Merci Jitter – 2018

Side-stepping club tropes to deliver something with the potential for timelessness...

Like much of the best and most ambitious electronic music, 2018, the new V/A from London-based label Merci Jitter, prides itself on escapism. Not blindly or without intention, though. Focussing on a fictitious exhibition space where art happens ‘URL’, artists were invited to take part in spontaneous and unexpected conversations and collaborations, knowingly or not.

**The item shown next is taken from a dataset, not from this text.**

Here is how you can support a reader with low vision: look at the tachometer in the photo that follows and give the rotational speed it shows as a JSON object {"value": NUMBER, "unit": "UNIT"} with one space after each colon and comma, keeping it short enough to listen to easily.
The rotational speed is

In fact, entire strata of club music’s lineage are traced, digested and repurposed in the service of the impeccably up-to-date. 2018, then, serves as this compilation’s perfect title. Take the opener, for instance: Kim Kate’s View. Boasting an instrumental that echoes Tunnidge’s early cuts and Deep Medi-era Mark Pritchard viewed through an acutely contemporary lens, its energy is multiplied tenfold by the impossibly charismatic and animated flow of South-Korean grime MC Damndef who features. Or Geysir, a collaboration between Kate and Merci Jitter co-founder Daniel Ness, featuring verses from Seoul’s Moldy: trap dismantled threw the kaleidoscopic club framework favoured by Sega Bodega, Coucou Chloe and the rest of the Nuxxe camp.

Perhaps the most striking thing about 2018 is the almost total absence of English MCs. Following two years of grime as a potent force in the charts, it seemed inevitable that the cross-pollination of MCs and club producers would go international. 2018 represents this proliferation. To describe it as a grime compilation would be somewhat reductive, though its constituent elements neatly inhabit the negative space between grime and heavier, harder contemporary club styles.

Merci Jitter has the foresight to go one further than the current crop of club experimentalists, identifying the potential in the incorporation of vocalists. As such, a compilation so brilliantly of its time is rife with the potential for timelessness.